Malian journalist Seydou Oumar Traoré on May 26 was arrested for criticizing Guinea’s transitional president, Gen. Mamady Doumbouya, marking a continuing trend of jailing Malian critics of regional juntas.
Traoré, who had just returned from an official mission to Kidal as part of the Malian Minister of Defense’s delegation, claimed in a viral social media video that Doumbouya had “betrayed the Alliance of Sahel States (AES) by collaborating with Western countries to host terrorist bases on Guinean soil.”
Traoré’s trial is scheduled to begin July 10, according to West Africa Democracy Radio. He has apologized to Doumbouya.
His detention marked the second such arrest in Mali since November 2024, when government officials charged political activist Issa Kaou N’Djim, a then-vice president of Mali’s interim parliament, with “subversive remarks” about Burkina Faso’s junta leader, Capt. Ibrahim Traoré, according to the International Freedom of Expression Exchange (IFEX).
In late December 2024, N’Djim was sentenced to two years in prison for defaming a foreign head of state. Analysts said that N’Djim’s case underscored concerns over freedom of expression in Mali, as the conviction of a prominent opposition figure could discourage public discourse and opposition.
Burkina Faso’s media regulator, the Conseil Superieur de la Communication, complained that Malian private television station Joliba TV, which hosted N’Djim, had shamed the Burkinabe government by discrediting a declaration that it had thwarted a coup attempt. Mali’s media regulator, the Higher Authority for Communication, then suspended the station’s license for six months, according to the Media Federation for West Africa.
Critics of Mali’s ruling junta, led by Gen. Assimi Goïta, also face repercussions.
On May 8, two political opposition leaders, Abba Alhassane, secretary-general of the opposition Convergence for the Development of Mali party, and El Bachir Thiam, a leader of the Change party, went missing, IFEX reported. They had participated in May 3 protests in Bamako over the military’s plan to remain in power without holding elections.
Colleagues of Alhassane told Human Rights Watch (HRW) that masked gunmen claiming to be gendarmes arrested him at his Bamako home and took him away in an unmarked car. Unidentified men took Thiam off the streets in Katiu, a town about 15 kilometers from Bamako.
Abdoul Karim Traoré, youth president of the Convergence for the Development of Mali, also attended the May 3 protest. He witnessed Alhassane’s abduction, publicly denounced it and went missing in Bamako on May 11. A Malian security source told Radio France International (RFI) that state security forces were holding him. Pro-democracy leaders said they were staying quiet or hiding to avoid being detained.
“We are fighting with unequal weapons,” a former minister told RFI. “But that in no way alters our determination: for democracy, freedom, and respect for the law.”
Analysts say a return to democracy is unlikely to happen soon. In late April, a national consultation organized by the junta recommended that parties be dissolved and that it be made more difficult to form them. Mali’s National Transition Council on May 13 adopted a bill that abolishes multiparty politics across the country.

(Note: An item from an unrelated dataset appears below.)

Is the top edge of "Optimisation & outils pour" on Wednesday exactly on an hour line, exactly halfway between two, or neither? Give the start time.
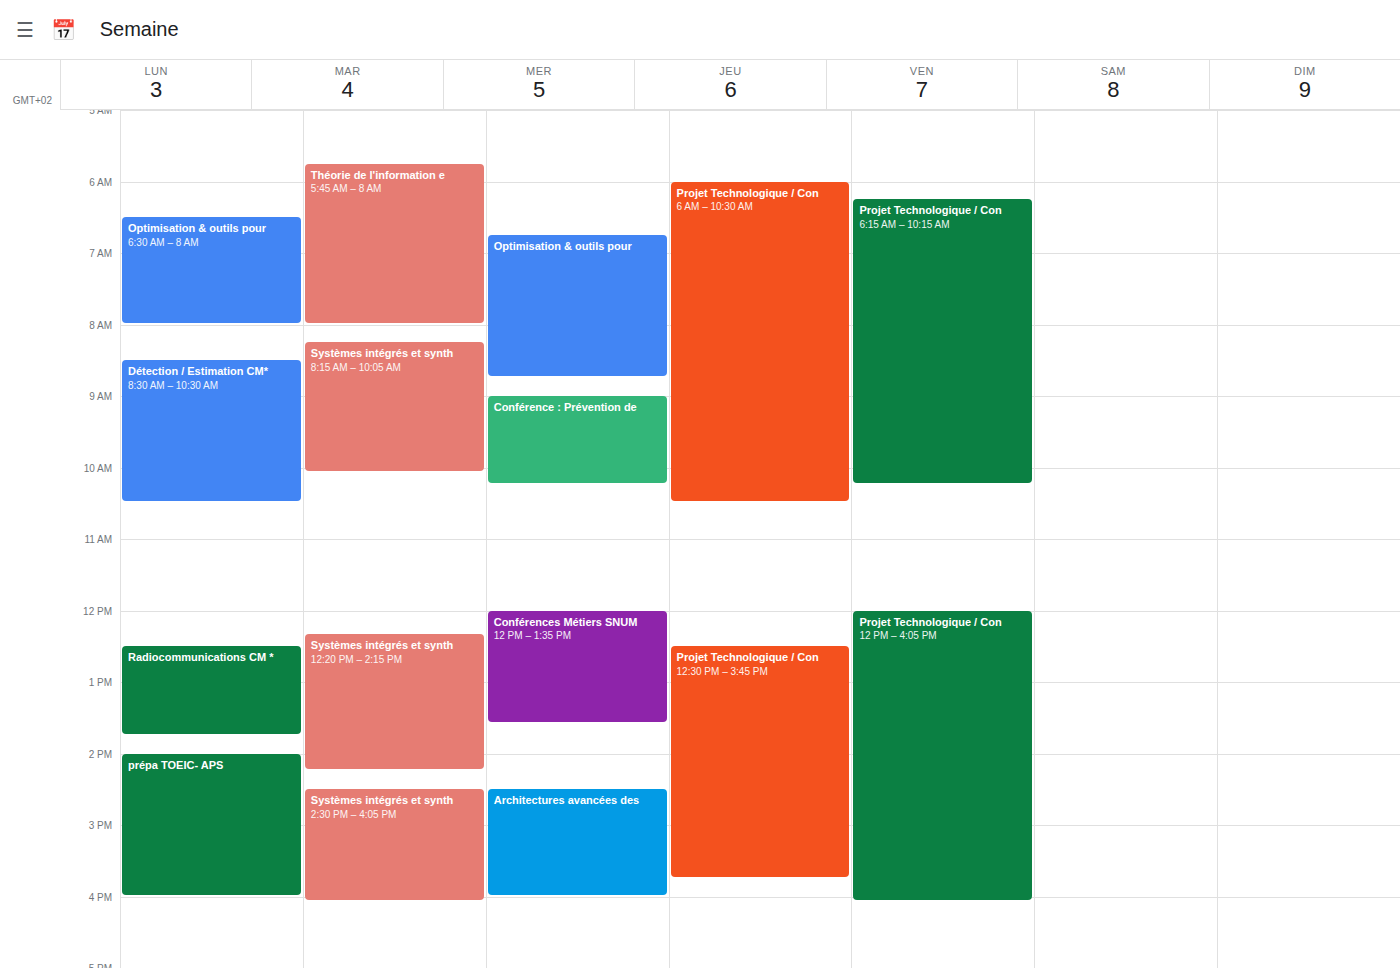
6:45 AM -- neither: three quarters of the way from the 6 AM line to the 7 AM line.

“The new law officially bans opposition political meetings, speeches, and organizations,” wrote Lewis Mudge, HRW’s Central Africa director. “The action unfortunately came as no surprise given the ruling military junta’s recent attacks on the political opposition.”
Multiparty politics and freedoms of expression and association were enshrined in Mali’s Constitution of 1992, the year Mali transitioned to a democratic multiparty system. Goïta’s junta had stated it would return to democracy by March 2024.
By enacting the new law, the junta “signed the death certificate of political pluralism in Mali,” former Justice Minister Mamadou Ismaïla Konaté said in reports by France 24 and other outlets. Konaté said the move was “an attempt to systematically demolish political countervailing powers” in Mali.
Goïta’s junta has permanently banned France 24 and RFI, and the junta has suspended French television channel TV5 Monde over its reporting of the May 3 protests, Al-Ahram Online reported. The length of the suspension was unclear. The junta also suspended TV5 Monde for three months in 2024.